### What the task requires
Return each entry word for word, without its pictures.

[Stored items from a collection]
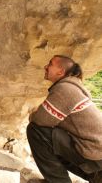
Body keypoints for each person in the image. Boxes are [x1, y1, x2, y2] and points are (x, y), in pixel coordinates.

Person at [27, 55, 102, 183]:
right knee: (54, 136)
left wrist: (33, 113)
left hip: (95, 156)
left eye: (50, 64)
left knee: (36, 131)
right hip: (97, 157)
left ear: (60, 72)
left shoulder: (65, 89)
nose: (45, 67)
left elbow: (39, 119)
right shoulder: (73, 87)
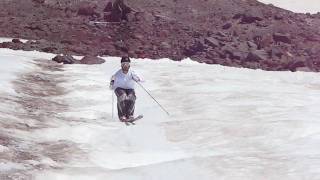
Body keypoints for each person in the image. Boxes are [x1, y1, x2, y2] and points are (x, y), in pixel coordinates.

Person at [109, 56, 142, 121]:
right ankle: (122, 115)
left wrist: (137, 79)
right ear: (121, 65)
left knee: (131, 97)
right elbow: (111, 85)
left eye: (127, 64)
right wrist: (112, 83)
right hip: (119, 88)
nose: (125, 66)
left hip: (130, 89)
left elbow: (141, 79)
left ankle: (130, 115)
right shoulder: (117, 74)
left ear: (129, 65)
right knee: (123, 96)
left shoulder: (132, 73)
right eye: (123, 64)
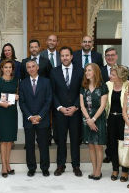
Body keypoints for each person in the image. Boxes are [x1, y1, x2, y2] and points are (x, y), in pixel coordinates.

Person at [50, 47, 83, 177]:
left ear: (71, 56)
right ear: (60, 57)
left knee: (75, 139)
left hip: (75, 112)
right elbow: (52, 92)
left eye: (67, 55)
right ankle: (60, 165)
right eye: (62, 56)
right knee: (60, 140)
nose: (65, 58)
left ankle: (76, 166)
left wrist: (75, 106)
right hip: (60, 112)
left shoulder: (80, 71)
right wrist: (60, 107)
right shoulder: (54, 72)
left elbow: (82, 90)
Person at [19, 60, 52, 177]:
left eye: (33, 66)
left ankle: (45, 168)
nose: (31, 69)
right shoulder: (22, 83)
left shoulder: (46, 82)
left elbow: (48, 101)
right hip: (28, 120)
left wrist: (39, 116)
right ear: (26, 70)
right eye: (29, 67)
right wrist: (30, 116)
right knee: (29, 145)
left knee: (43, 145)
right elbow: (22, 103)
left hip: (42, 119)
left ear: (37, 67)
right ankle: (31, 168)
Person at [0, 59, 19, 177]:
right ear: (1, 69)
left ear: (12, 69)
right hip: (2, 112)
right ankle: (3, 166)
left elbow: (16, 95)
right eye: (6, 67)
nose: (8, 69)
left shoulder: (16, 81)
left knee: (10, 140)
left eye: (10, 67)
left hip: (12, 112)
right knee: (4, 140)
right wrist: (1, 104)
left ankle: (8, 165)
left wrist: (17, 96)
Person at [80, 63, 108, 180]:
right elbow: (82, 105)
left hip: (99, 119)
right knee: (91, 146)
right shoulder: (83, 87)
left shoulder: (103, 87)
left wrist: (93, 120)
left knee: (98, 146)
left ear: (95, 72)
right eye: (86, 71)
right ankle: (93, 169)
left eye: (89, 70)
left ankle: (98, 171)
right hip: (87, 119)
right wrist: (88, 120)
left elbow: (103, 106)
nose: (87, 73)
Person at [105, 65, 129, 182]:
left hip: (124, 119)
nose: (110, 76)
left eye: (113, 75)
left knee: (125, 145)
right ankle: (115, 169)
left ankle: (125, 170)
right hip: (111, 119)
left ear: (120, 76)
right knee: (112, 144)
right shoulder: (108, 85)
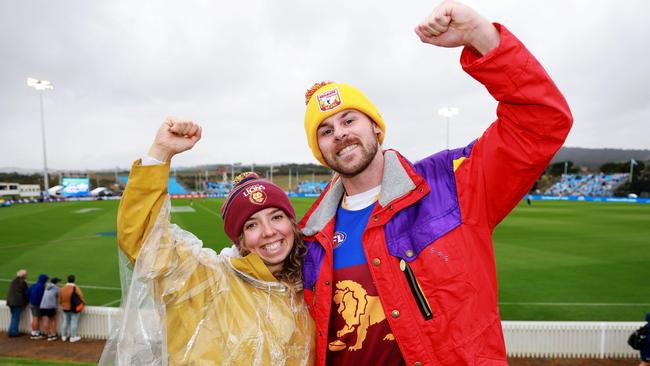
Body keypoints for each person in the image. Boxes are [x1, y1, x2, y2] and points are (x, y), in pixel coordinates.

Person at [299, 1, 572, 365]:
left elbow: (540, 123)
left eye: (349, 120)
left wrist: (482, 37)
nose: (341, 134)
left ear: (376, 127)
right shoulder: (309, 238)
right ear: (319, 150)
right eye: (326, 130)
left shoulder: (454, 182)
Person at [99, 119, 314, 365]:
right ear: (240, 239)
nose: (268, 231)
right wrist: (160, 153)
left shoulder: (311, 286)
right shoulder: (204, 281)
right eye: (251, 225)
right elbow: (145, 239)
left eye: (276, 217)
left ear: (291, 222)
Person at [60, 274, 85, 342]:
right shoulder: (76, 288)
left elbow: (60, 299)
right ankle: (73, 337)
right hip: (74, 308)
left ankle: (64, 336)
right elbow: (81, 297)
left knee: (65, 322)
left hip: (65, 308)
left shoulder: (62, 288)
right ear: (74, 280)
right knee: (74, 322)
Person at [6, 269, 29, 337]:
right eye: (26, 275)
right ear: (23, 275)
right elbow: (26, 293)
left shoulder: (13, 281)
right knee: (16, 317)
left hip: (10, 301)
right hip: (17, 302)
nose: (27, 276)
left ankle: (11, 331)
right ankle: (13, 332)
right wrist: (26, 302)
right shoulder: (22, 282)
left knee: (13, 317)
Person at [26, 273, 48, 340]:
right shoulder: (41, 286)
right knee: (36, 318)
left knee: (34, 318)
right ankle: (35, 334)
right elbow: (42, 296)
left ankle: (35, 332)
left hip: (32, 303)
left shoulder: (34, 284)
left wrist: (29, 300)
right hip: (36, 304)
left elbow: (27, 292)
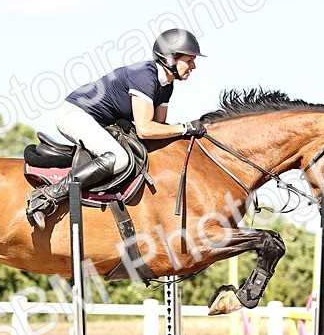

### Exercise answer
Body keypoints for each person in the image. Boxes are [x1, y1, x2, y2] and points are (x, y), in pixel coordinates.

Person at [27, 55, 102, 183]:
right knee: (54, 136)
left wrist: (33, 113)
left hip: (95, 156)
left eye: (50, 64)
left knee: (36, 131)
right hip: (97, 157)
left ear: (60, 72)
left shoulder: (65, 89)
nose: (45, 67)
left elbow: (39, 119)
right shoulder: (73, 87)
Body keypoints for each person in the image. Boxes are [x1, y1, x2, y2] and points are (x, y), in pixel coordinates.

Person at [109, 56, 142, 121]:
right ankle: (122, 115)
left wrist: (137, 79)
right ear: (121, 65)
left knee: (131, 97)
right elbow: (111, 85)
left eye: (127, 64)
right wrist: (112, 83)
right hip: (119, 88)
nose: (125, 66)
left hip: (130, 89)
left elbow: (141, 79)
left ankle: (130, 115)
right shoulder: (117, 74)
left ear: (129, 65)
right knee: (123, 96)
left shoulder: (132, 73)
right eye: (123, 64)
Body keypoints for each person in the image. Boxes are [x1, y1, x2, y2] and points are (x, y), in pixel coordinates.

Person at [50, 47, 83, 177]:
left ear: (71, 56)
right ear: (60, 57)
left knee: (75, 139)
left hip: (75, 112)
right elbow: (52, 92)
left eye: (67, 55)
right ankle: (60, 165)
right eye: (62, 56)
right knee: (60, 140)
nose: (65, 58)
left ankle: (76, 166)
left wrist: (75, 106)
right hip: (60, 112)
left shoulder: (80, 71)
right wrist: (60, 107)
right shoulder: (54, 72)
left elbow: (82, 90)
Person at [19, 60, 52, 177]:
left eye: (33, 66)
left ankle: (45, 168)
nose: (31, 69)
right shoulder: (22, 83)
left shoulder: (46, 82)
left elbow: (48, 101)
right hip: (28, 120)
left wrist: (39, 116)
right ear: (26, 70)
right eye: (29, 67)
right wrist: (30, 116)
right knee: (29, 145)
left knee: (43, 145)
right elbow: (22, 103)
left hip: (42, 119)
left ear: (37, 67)
right ankle: (31, 168)
Person at [0, 59, 19, 177]:
right ear: (1, 69)
left ear: (12, 69)
right hip: (2, 112)
right ankle: (3, 166)
left elbow: (16, 95)
right eye: (6, 67)
nose: (8, 69)
left shoulder: (16, 81)
left knee: (10, 140)
left eye: (10, 67)
left hip: (12, 112)
right knee: (4, 140)
right wrist: (1, 104)
left ankle: (8, 165)
left wrist: (17, 96)
Person at [80, 63, 108, 180]:
right elbow: (82, 105)
left hip: (99, 119)
right knee: (91, 146)
right shoulder: (83, 87)
left shoulder: (103, 87)
left wrist: (93, 120)
left knee: (98, 146)
left ear: (95, 72)
right eye: (86, 71)
right ankle: (93, 169)
left eye: (89, 70)
left ankle: (98, 171)
right hip: (87, 119)
right wrist: (88, 120)
left elbow: (103, 106)
nose: (87, 73)
Person at [105, 65, 129, 182]:
left hip: (124, 119)
nose: (110, 76)
left eye: (113, 75)
left knee: (125, 145)
right ankle: (115, 169)
left ankle: (125, 170)
right hip: (111, 119)
left ear: (120, 76)
right knee: (112, 144)
right shoulder: (108, 85)
Body keypoints for each person in the image. Boxes are [x1, y1, x2, y2] and points are (x, y), in pixel coordinates.

Person at [299, 1, 572, 365]:
left elbow: (540, 123)
left eye: (349, 120)
left wrist: (482, 37)
nose: (341, 134)
left ear: (376, 127)
right shoulder: (309, 238)
right ear: (319, 150)
right eye: (326, 130)
left shoulder: (454, 182)
Person at [99, 119, 314, 365]:
right ear: (240, 239)
nose: (268, 231)
right wrist: (160, 153)
left shoulder: (311, 286)
right shoulder: (204, 281)
right eye: (251, 225)
right elbow: (145, 239)
left eye: (276, 217)
left ear: (291, 222)
Person at [60, 274, 85, 342]:
right shoulder: (76, 288)
left elbow: (60, 299)
right ankle: (73, 337)
right hip: (74, 308)
left ankle: (64, 336)
right elbow: (81, 297)
left knee: (65, 322)
left hip: (65, 308)
left shoulder: (62, 288)
right ear: (74, 280)
right knee: (74, 322)
Person at [6, 269, 29, 337]:
right eye: (26, 275)
right ear: (23, 275)
right elbow: (26, 293)
left shoulder: (13, 281)
right knee: (16, 317)
left hip: (10, 301)
right hip: (17, 302)
nose: (27, 276)
left ankle: (11, 331)
right ankle: (13, 332)
right wrist: (26, 302)
right shoulder: (22, 282)
left knee: (13, 317)
Person at [26, 273, 48, 340]:
right shoulder: (41, 286)
right knee: (36, 318)
left knee: (34, 318)
right ankle: (35, 334)
right elbow: (42, 296)
left ankle: (35, 332)
left hip: (32, 303)
left shoulder: (34, 284)
left wrist: (29, 300)
right hip: (36, 304)
left elbow: (27, 292)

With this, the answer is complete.